Indians fans, desperate for attention in a Browns Town, lapped up the homecoming angle and have mostly turned a blind eye to Swisher’s struggles, deciding instead to focus their angst on Carlos Santana’s shortcomings behind the plate, Mark Reynolds doing Mark Reynolds things, and the ongoing drama that is Ubaldo Jimenez. All of which are valid, by the way.

But why the pass on Swisher? Have we become so desperate as Cleveland fans for someone, anyone, to love us that we will so easily buy into a weak marketing ploy?

This is not a knock on Swisher. It’s obvious he brings a joie de vivre to the club and the ballpark that has been sorely missing in recent years.
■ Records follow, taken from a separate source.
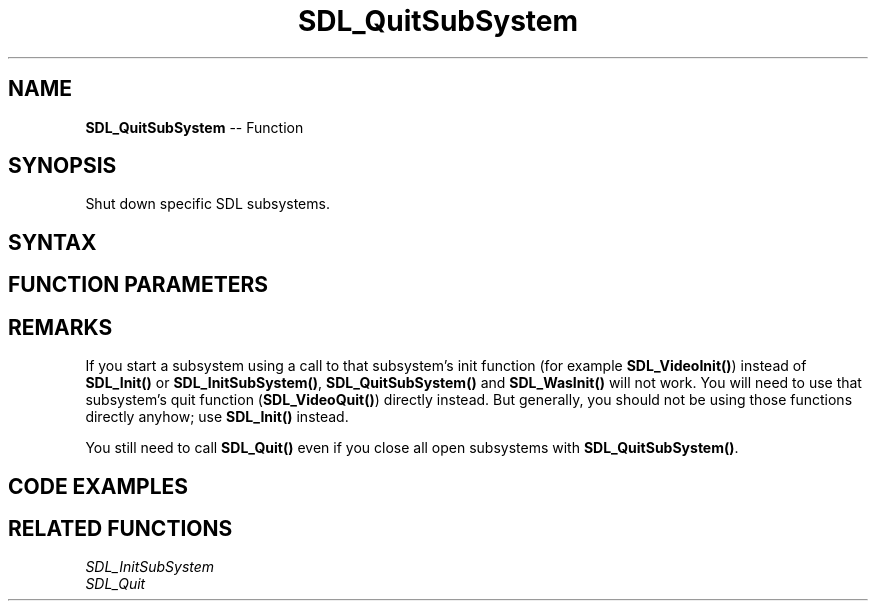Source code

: .TH SDL_QuitSubSystem 3 "2021.08.07" "https://github.com/haxpor/sdl2-manpage" "SDL2"
.SH NAME
\fBSDL_QuitSubSystem\fR -- Function

.SH SYNOPSIS
Shut down specific SDL subsystems.

.SH SYNTAX
.TS
tab(:) allbox;
a.
T{
.nf
void SDL_QuitSubSystem(Uint32 flags)
.fi
T}
.TE

.SH FUNCTION PARAMETERS
.TS
tab(:) allbox;
ab l.
flags:T{
any of the flags used by \fBSDL_Init()\fR; see \fBSDL_Init\fR for details
T}
.TE

.SH REMARKS
If you start a subsystem using a call to that subsystem's init function (for example \fBSDL_VideoInit()\fR) instead of \fBSDL_Init()\fR or \fBSDL_InitSubSystem()\fR, \fBSDL_QuitSubSystem()\fR and \fBSDL_WasInit()\fR will not work. You will need to use that subsystem's quit function (\fBSDL_VideoQuit()\fR) directly instead. But generally, you should not be using those functions directly anyhow; use \fBSDL_Init()\fR instead.
.PP
You still need to call \fBSDL_Quit()\fR even if you close all open subsystems with \fBSDL_QuitSubSystem()\fR.


.SH CODE EXAMPLES
.TS
tab(:) allbox;
a.
T{
.nf
#include "SDL.h"

/* ... */

int main(int argc, char **argv) {
    int sdl_initialized = 0;
    sdl_initialized = !SDL_Init(0);

    /* ... console stuff ... */

    if (sdl_initialized && SDL_InitSubSystem(SDL_INIT_VIDEO)) {
        display_graph();
        SDL_QuitSubSystem(SDL_INIT_VIDEO);
    }

    /* ... more console stuff ... */

    if (sdl_initialized) SDL_Quit();
    return 0;
}
.fi
T}
.TE

.SH RELATED FUNCTIONS
\fISDL_InitSubSystem\fR
.br
\fISDL_Quit\fR
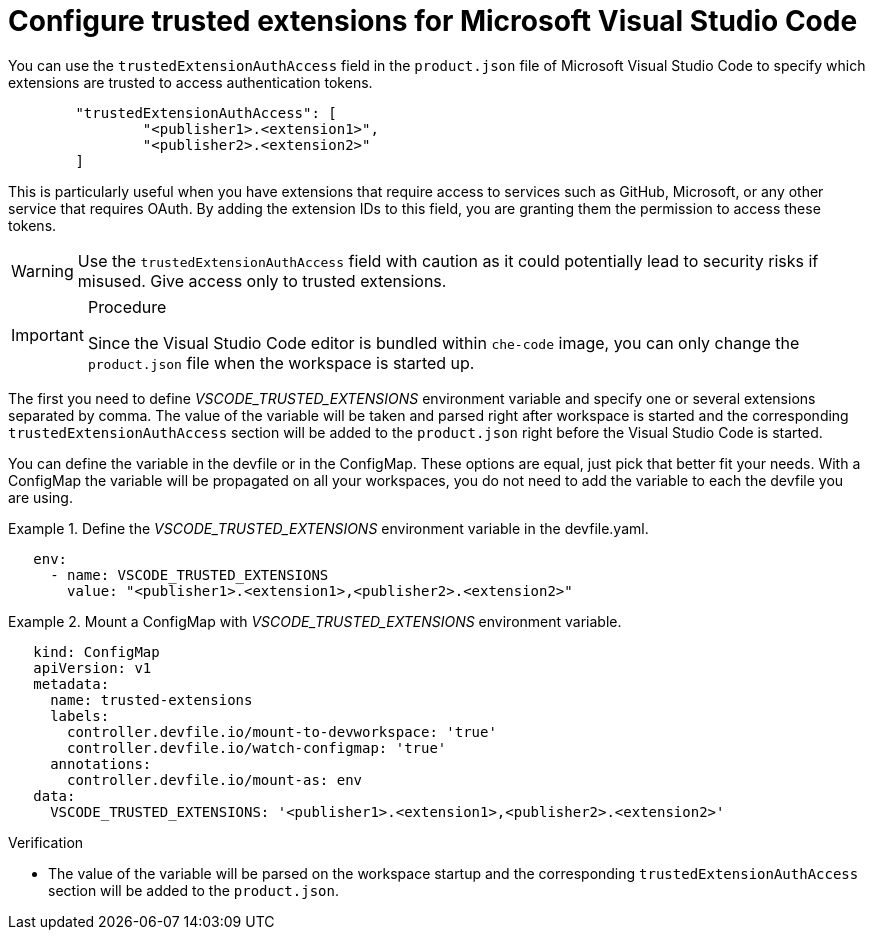 :_content-type: PROCEDURE
:description: Configure trusted extensions for Microsoft Visual Studio Code
:keywords: extensions, vs-code, vsx, open-vsx, marketplace
:navtitle: Configure trusted extensions for Microsoft Visual Studio Code

[id="visual-studio-code-trusted-extensions"]
= Configure trusted extensions for Microsoft Visual Studio Code


You can use the `trustedExtensionAuthAccess` field in the `product.json` file of Microsoft Visual Studio Code to specify which extensions are trusted to access authentication tokens.
[source,json]
----
	"trustedExtensionAuthAccess": [
		"<publisher1>.<extension1>",
		"<publisher2>.<extension2>"
	]
----

This is particularly useful when you have extensions that require access to services such as GitHub, Microsoft, or any other service that requires OAuth. By adding the extension IDs to this field, you are granting them the permission to access these tokens.

[WARNING]
====
Use the `trustedExtensionAuthAccess` field with caution as it could potentially lead to security risks if misused. Give access only to trusted extensions.
====

.Procedure
[IMPORTANT]
====
Since the Visual Studio Code editor is bundled within `che-code` image, you can only change the `product.json` file when the workspace is started up.
====

The first you need to define __VSCODE_TRUSTED_EXTENSIONS__ environment variable and specify one or several extensions separated by comma. The value of the variable will be taken and parsed right after workspace is started and the corresponding `trustedExtensionAuthAccess` section will be added to the `product.json` right before the Visual Studio Code is started.

You can define the variable in the devfile or in the ConfigMap. These options are equal, just pick that better fit your needs.
With a ConfigMap the variable will be propagated on all your workspaces, you do not need to add the variable to each the devfile you are using.

.Define the __VSCODE_TRUSTED_EXTENSIONS__ environment variable in the devfile.yaml.
====
[source,yaml]
----
   env:
     - name: VSCODE_TRUSTED_EXTENSIONS
       value: "<publisher1>.<extension1>,<publisher2>.<extension2>"
----
====

.Mount a ConfigMap with __VSCODE_TRUSTED_EXTENSIONS__ environment variable.
====
[source,yaml]
----
   kind: ConfigMap
   apiVersion: v1
   metadata:
     name: trusted-extensions
     labels:
       controller.devfile.io/mount-to-devworkspace: 'true'
       controller.devfile.io/watch-configmap: 'true'
     annotations:
       controller.devfile.io/mount-as: env
   data:
     VSCODE_TRUSTED_EXTENSIONS: '<publisher1>.<extension1>,<publisher2>.<extension2>'
----
====

.Verification

* The value of the variable will be parsed on the workspace startup and the corresponding `trustedExtensionAuthAccess` section will be added to the `product.json`.

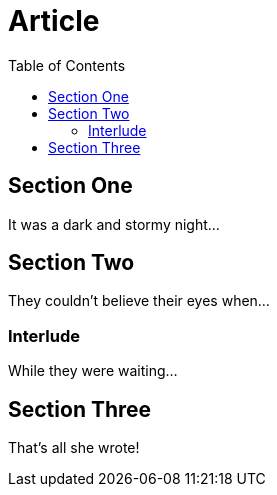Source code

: 
= Article
:toc:

== Section One

It was a dark and stormy night...

== Section Two

They couldn't believe their eyes when...

=== Interlude

While they were waiting...

== Section Three

That's all she wrote!

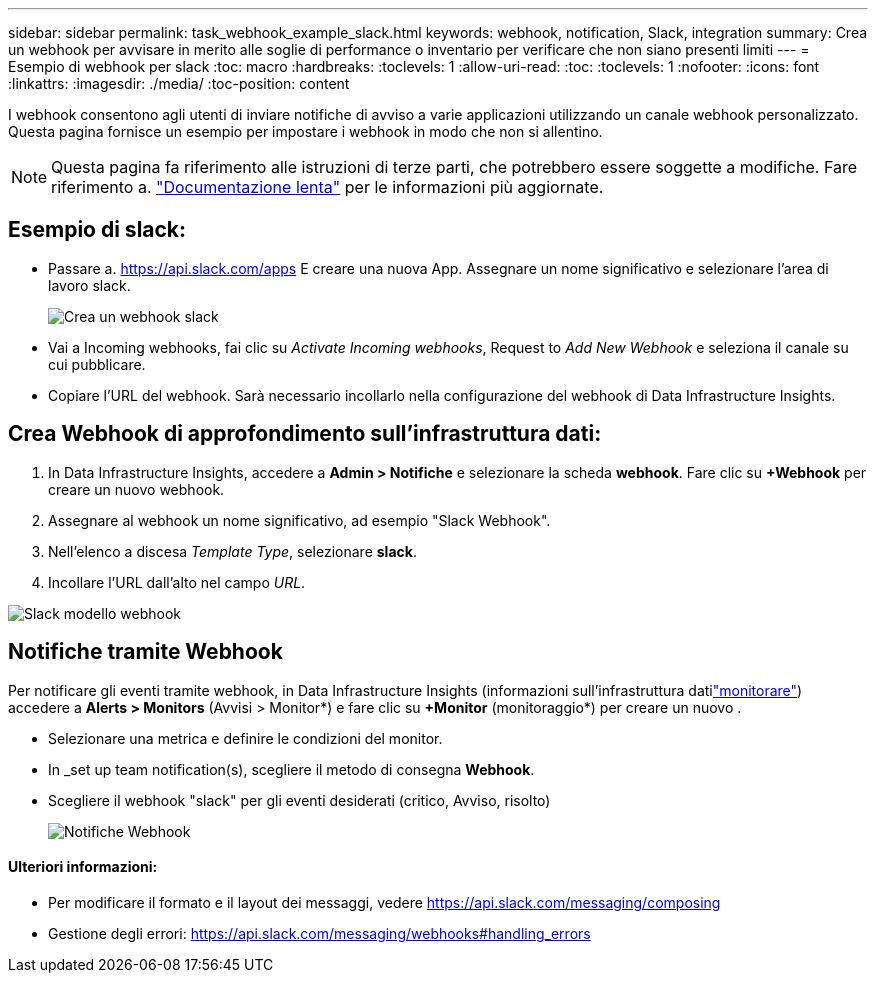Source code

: ---
sidebar: sidebar 
permalink: task_webhook_example_slack.html 
keywords: webhook, notification, Slack, integration 
summary: Crea un webhook per avvisare in merito alle soglie di performance o inventario per verificare che non siano presenti limiti 
---
= Esempio di webhook per slack
:toc: macro
:hardbreaks:
:toclevels: 1
:allow-uri-read: 
:toc: 
:toclevels: 1
:nofooter: 
:icons: font
:linkattrs: 
:imagesdir: ./media/
:toc-position: content


[role="lead"]
I webhook consentono agli utenti di inviare notifiche di avviso a varie applicazioni utilizzando un canale webhook personalizzato. Questa pagina fornisce un esempio per impostare i webhook in modo che non si allentino.


NOTE: Questa pagina fa riferimento alle istruzioni di terze parti, che potrebbero essere soggette a modifiche. Fare riferimento a. link:https://slack.com/help/articles/115005265063-Incoming-webhooks-for-Slack["Documentazione lenta"] per le informazioni più aggiornate.



== Esempio di slack:

* Passare a. https://api.slack.com/apps[] E creare una nuova App. Assegnare un nome significativo e selezionare l'area di lavoro slack.
+
image:Webhooks_Slack_Create_Webhook.png["Crea un webhook slack"]

* Vai a Incoming webhooks, fai clic su _Activate Incoming webhooks_, Request to _Add New Webhook_ e seleziona il canale su cui pubblicare.
* Copiare l'URL del webhook. Sarà necessario incollarlo nella configurazione del webhook di Data Infrastructure Insights.




== Crea Webhook di approfondimento sull'infrastruttura dati:

. In Data Infrastructure Insights, accedere a *Admin > Notifiche* e selezionare la scheda *webhook*. Fare clic su *+Webhook* per creare un nuovo webhook.
. Assegnare al webhook un nome significativo, ad esempio "Slack Webhook".
. Nell'elenco a discesa _Template Type_, selezionare *slack*.
. Incollare l'URL dall'alto nel campo _URL_.


image:Webhooks-Slack_example.png["Slack modello webhook"]



== Notifiche tramite Webhook

Per notificare gli eventi tramite webhook, in Data Infrastructure Insights (informazioni sull'infrastruttura datilink:task_create_monitor.html["monitorare"]) accedere a *Alerts > Monitors* (Avvisi > Monitor*) e fare clic su *+Monitor* (monitoraggio*) per creare un nuovo .

* Selezionare una metrica e definire le condizioni del monitor.
* In _set up team notification(s), scegliere il metodo di consegna *Webhook*.
* Scegliere il webhook "slack" per gli eventi desiderati (critico, Avviso, risolto)
+
image:Webhooks_Slack_Notifications.png["Notifiche Webhook"]





==== Ulteriori informazioni:

* Per modificare il formato e il layout dei messaggi, vedere https://api.slack.com/messaging/composing[]
* Gestione degli errori: https://api.slack.com/messaging/webhooks#handling_errors[]

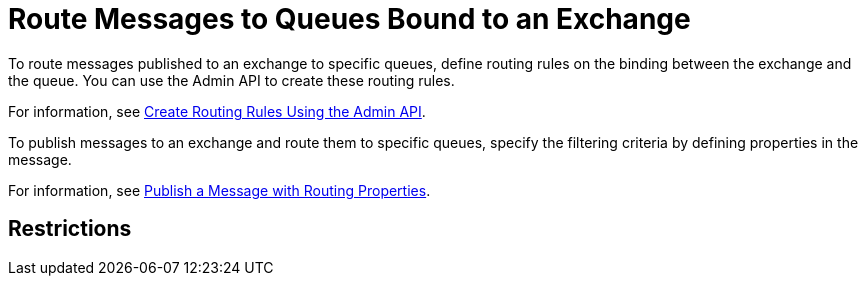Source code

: = Route Messages to Queues Bound to an Exchange

To route messages published to an exchange to specific queues,
define routing rules on the binding between the exchange and the queue.
You can use the Admin API to create these routing rules.

For information, see
xref:mq-apis.adoc#routing-rules-api[Create Routing Rules Using the Admin API].


To publish messages to an exchange and route them to specific queues, 
specify the filtering criteria by defining properties in the message.

For information, see 
xref:mq-apis.adoc#publish-message-routing[Publish a Message with Routing Properties].


== Restrictions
And it’s likely that his lingering shoulder injury, one that forced him to miss six games last week, is causing at least some of his offensive struggles.

While we were opposed to the Indians signing Swisher in the off-season – it seemed odd to throw $56 million at a player who has a similarity score comparable to Oscar Gamble, one who has always been a complimentary player, and one that only left New York because the Yankees didn’t want him – now that he is on the team we want him to succeed.

There is little doubt that the Tribe is going to need Swisher to step it up as the season goes along because somehow, despite his struggles and the recent stretch that saw the Tribe lose 16-of-20, the Indians entered Thursday night’s game against Baltimore just 2.5 games behind Detroit in the A.L. Central Division.

If Swisher can just get back to being his normal self it should go a long way toward helping the Indians stay in contention with the Tigers.

It’s just time to start judging him by what he does on the field, not by where he happened to grow up.

*We started working on this article after seeing this Tweet from @WFNYTD last night. He expanded on that Tweet today at Waiting for Next Year.